■ What is required ■
Which lines below fall between the one containing "760 577 17203" and the one containing "320 556 19781"? Repeat them exactly, counting both of those lines, and add nothing else.

=== Supplied material ===

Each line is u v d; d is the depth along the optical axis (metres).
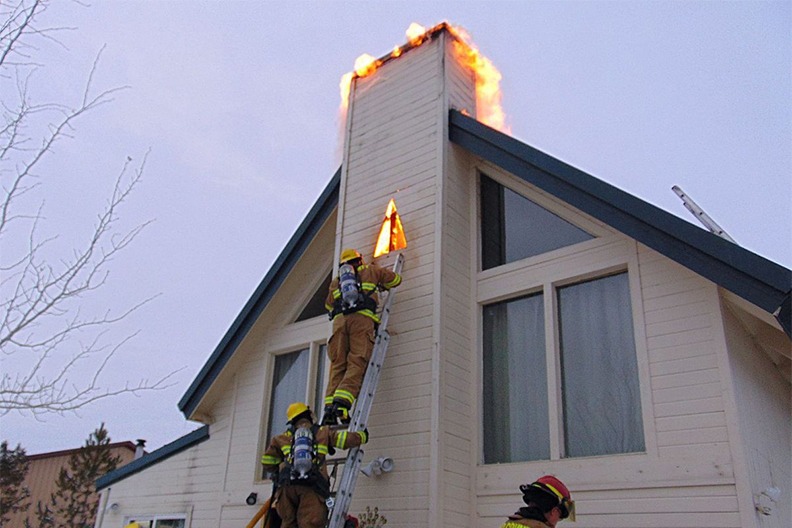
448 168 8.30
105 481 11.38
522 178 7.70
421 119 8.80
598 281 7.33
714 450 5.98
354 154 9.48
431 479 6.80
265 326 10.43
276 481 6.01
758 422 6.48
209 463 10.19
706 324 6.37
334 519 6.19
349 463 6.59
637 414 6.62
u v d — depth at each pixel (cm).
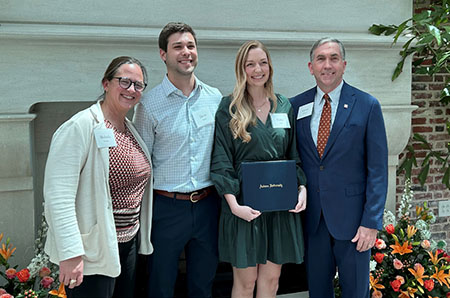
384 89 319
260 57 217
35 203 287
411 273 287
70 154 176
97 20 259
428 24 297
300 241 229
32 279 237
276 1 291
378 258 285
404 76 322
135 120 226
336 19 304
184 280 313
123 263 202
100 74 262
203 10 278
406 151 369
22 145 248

===
=== Supplied material ===

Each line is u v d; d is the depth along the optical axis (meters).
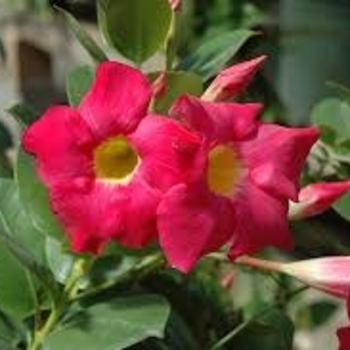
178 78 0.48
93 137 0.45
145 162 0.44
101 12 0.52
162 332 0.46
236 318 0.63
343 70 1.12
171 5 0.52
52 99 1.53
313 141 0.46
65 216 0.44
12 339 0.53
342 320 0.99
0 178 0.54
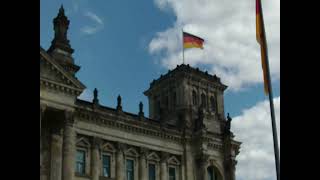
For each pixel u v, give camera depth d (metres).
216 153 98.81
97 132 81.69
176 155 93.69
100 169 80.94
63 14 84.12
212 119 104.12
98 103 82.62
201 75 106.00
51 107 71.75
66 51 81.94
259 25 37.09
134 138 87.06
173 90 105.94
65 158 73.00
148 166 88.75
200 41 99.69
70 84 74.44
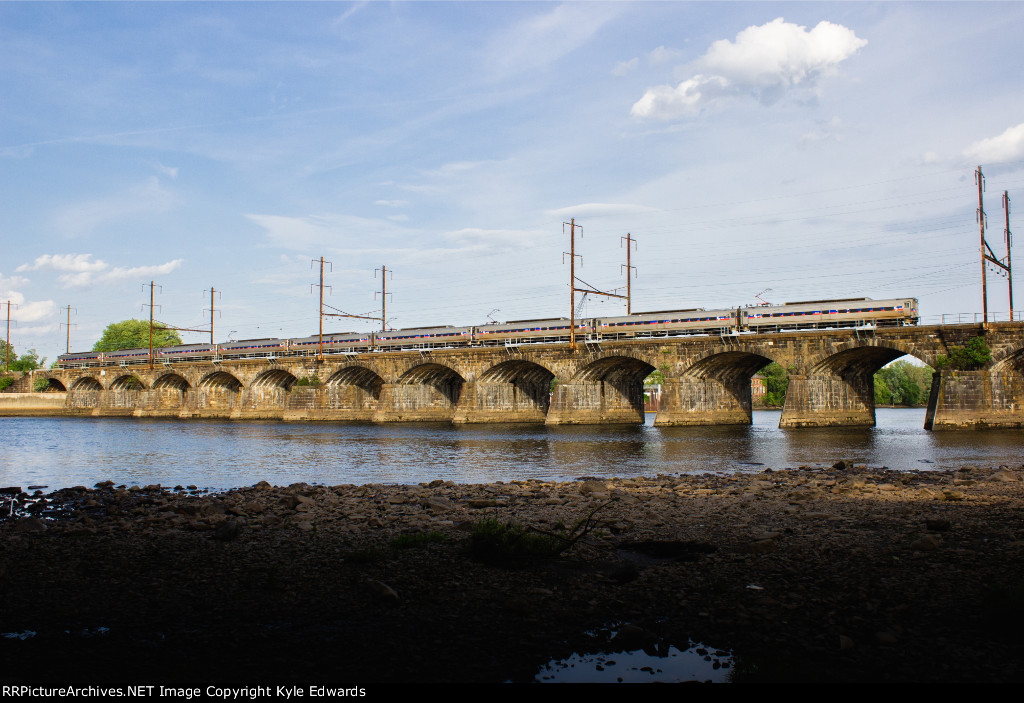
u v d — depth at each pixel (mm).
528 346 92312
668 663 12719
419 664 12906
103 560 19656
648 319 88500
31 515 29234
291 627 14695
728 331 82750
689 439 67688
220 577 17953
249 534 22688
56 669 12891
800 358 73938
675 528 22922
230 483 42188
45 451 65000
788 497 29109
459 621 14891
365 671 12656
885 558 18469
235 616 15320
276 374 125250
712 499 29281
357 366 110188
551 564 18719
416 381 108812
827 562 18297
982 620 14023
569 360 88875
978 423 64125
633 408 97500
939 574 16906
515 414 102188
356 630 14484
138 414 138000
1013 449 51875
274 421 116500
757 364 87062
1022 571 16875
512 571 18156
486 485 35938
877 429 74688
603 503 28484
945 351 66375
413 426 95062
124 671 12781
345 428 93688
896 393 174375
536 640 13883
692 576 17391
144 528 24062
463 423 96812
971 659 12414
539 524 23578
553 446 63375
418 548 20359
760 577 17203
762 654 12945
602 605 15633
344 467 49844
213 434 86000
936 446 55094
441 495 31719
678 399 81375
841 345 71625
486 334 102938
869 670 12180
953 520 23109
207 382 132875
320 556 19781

===

■ Answer ■
760 577 17203
762 654 12945
602 605 15633
344 467 49844
213 434 86000
936 446 55094
441 495 31719
678 399 81375
841 345 71625
486 334 102938
869 670 12180
953 520 23109
207 382 132875
320 556 19781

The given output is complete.